Monday, 6 June 2011
On the 50th anniversary ...
On Memorial Day 1994 I was fortunate enough to be part of a group from Beaminster in Dorset to attend the 50th anniversary celebrations of the D-Day landings at the town of St. James in Normandy. Beaminster and St. James were "twinned", and as a Team Vicar in that parish I was asked to be the church's representative at the event.
The main Act of Remembrance took place at the large American War Cemetery just outside St. James, and being the 50th anniversary of the D-Day landings, the celebrations were somewhat more elaborate than usual.
One of the most telling moments was seeing a local schoolchild standing by each war grave, and who then planted small national flags in front of each stone, both the American Stars and Stripes and the French Tricoleur. Seventeen years on, all those children will now be older than many of those whom they were remembering that day.

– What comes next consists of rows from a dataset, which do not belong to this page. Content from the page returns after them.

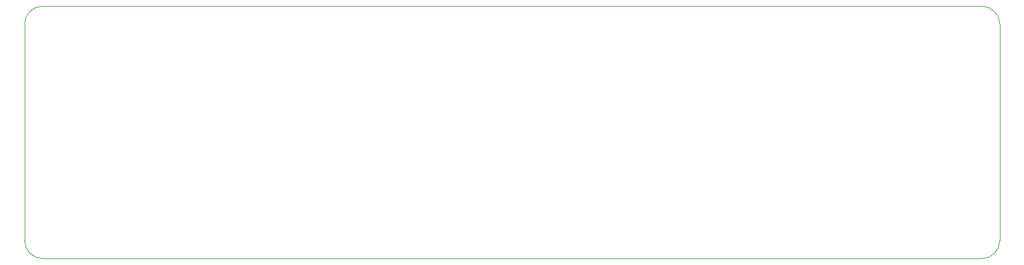
<source format=gbr>
G04 #@! TF.GenerationSoftware,KiCad,Pcbnew,(5.1.4)-1*
G04 #@! TF.CreationDate,2019-09-02T19:22:19+02:00*
G04 #@! TF.ProjectId,DNMS,444e4d53-2e6b-4696-9361-645f70636258,0.9.0*
G04 #@! TF.SameCoordinates,Original*
G04 #@! TF.FileFunction,Profile,NP*
%FSLAX46Y46*%
G04 Gerber Fmt 4.6, Leading zero omitted, Abs format (unit mm)*
G04 Created by KiCad (PCBNEW (5.1.4)-1) date 2019-09-02 19:22:19*
%MOMM*%
%LPD*%
G04 APERTURE LIST*
%ADD10C,0.050000*%
G04 APERTURE END LIST*
D10*
X60960000Y-58420000D02*
X60960000Y-88900000D01*
X198120000Y-58420000D02*
X198120000Y-88900000D01*
X195580000Y-91440000D02*
X63500000Y-91440000D01*
X63500000Y-55880000D02*
X195580000Y-55880000D01*
X60960000Y-58420000D02*
G75*
G02X63500000Y-55880000I2540000J0D01*
G01*
X63500000Y-91440000D02*
G75*
G02X60960000Y-88900000I0J2540000D01*
G01*
X198120000Y-88900000D02*
G75*
G02X195580000Y-91440000I-2540000J0D01*
G01*
X195580000Y-55880000D02*
G75*
G02X198120000Y-58420000I0J-2540000D01*
G01*
M02*

</source>
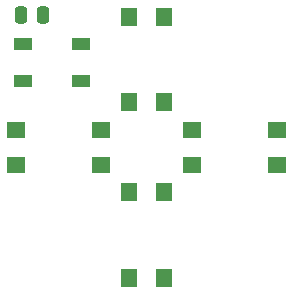
<source format=gbr>
%TF.GenerationSoftware,KiCad,Pcbnew,(6.0.6)*%
%TF.CreationDate,2022-07-20T13:38:39+10:00*%
%TF.ProjectId,SolderingInduction,536f6c64-6572-4696-9e67-496e64756374,3.5.0*%
%TF.SameCoordinates,Original*%
%TF.FileFunction,Paste,Top*%
%TF.FilePolarity,Positive*%
%FSLAX46Y46*%
G04 Gerber Fmt 4.6, Leading zero omitted, Abs format (unit mm)*
G04 Created by KiCad (PCBNEW (6.0.6)) date 2022-07-20 13:38:39*
%MOMM*%
%LPD*%
G01*
G04 APERTURE LIST*
G04 Aperture macros list*
%AMRoundRect*
0 Rectangle with rounded corners*
0 $1 Rounding radius*
0 $2 $3 $4 $5 $6 $7 $8 $9 X,Y pos of 4 corners*
0 Add a 4 corners polygon primitive as box body*
4,1,4,$2,$3,$4,$5,$6,$7,$8,$9,$2,$3,0*
0 Add four circle primitives for the rounded corners*
1,1,$1+$1,$2,$3*
1,1,$1+$1,$4,$5*
1,1,$1+$1,$6,$7*
1,1,$1+$1,$8,$9*
0 Add four rect primitives between the rounded corners*
20,1,$1+$1,$2,$3,$4,$5,0*
20,1,$1+$1,$4,$5,$6,$7,0*
20,1,$1+$1,$6,$7,$8,$9,0*
20,1,$1+$1,$8,$9,$2,$3,0*%
G04 Aperture macros list end*
%ADD10R,1.600000X1.400000*%
%ADD11RoundRect,0.250000X-0.250000X-0.475000X0.250000X-0.475000X0.250000X0.475000X-0.250000X0.475000X0*%
%ADD12R,1.400000X1.600000*%
%ADD13R,1.500000X1.000000*%
G04 APERTURE END LIST*
D10*
%TO.C,SW1*%
X2225000Y-24550000D03*
X9425000Y-24550000D03*
X9425000Y-27550000D03*
X2225000Y-27550000D03*
%TD*%
D11*
%TO.C,C1*%
X2575000Y-14850000D03*
X4475000Y-14850000D03*
%TD*%
D12*
%TO.C,SW2*%
X11725000Y-15000000D03*
X11725000Y-22200000D03*
X14725000Y-15000000D03*
X14725000Y-22200000D03*
%TD*%
D13*
%TO.C,LED1*%
X2775000Y-17250000D03*
X2775000Y-20450000D03*
X7675000Y-20450000D03*
X7675000Y-17250000D03*
%TD*%
D12*
%TO.C,SW3*%
X11725000Y-37050000D03*
X11725000Y-29850000D03*
X14725000Y-37050000D03*
X14725000Y-29850000D03*
%TD*%
D10*
%TO.C,SW4*%
X17075000Y-24550000D03*
X24275000Y-24550000D03*
X17075000Y-27550000D03*
X24275000Y-27550000D03*
%TD*%
M02*

</source>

I recall it was a blazing hot day, and I sought shelter within the Memorial chapel, and from its tower I was able to get a grandstand view across the cemetery to St. James and the land beyond which had been a battleground those few short years before.
It was good to be part of this, and on this trip we not only visited some of the D-Day landing beaches and the Pegasus bridge, but also a German War cemetery which was far more sombre in mood, and brought into sharp relief the differences between the memorials of the victor and the defeated.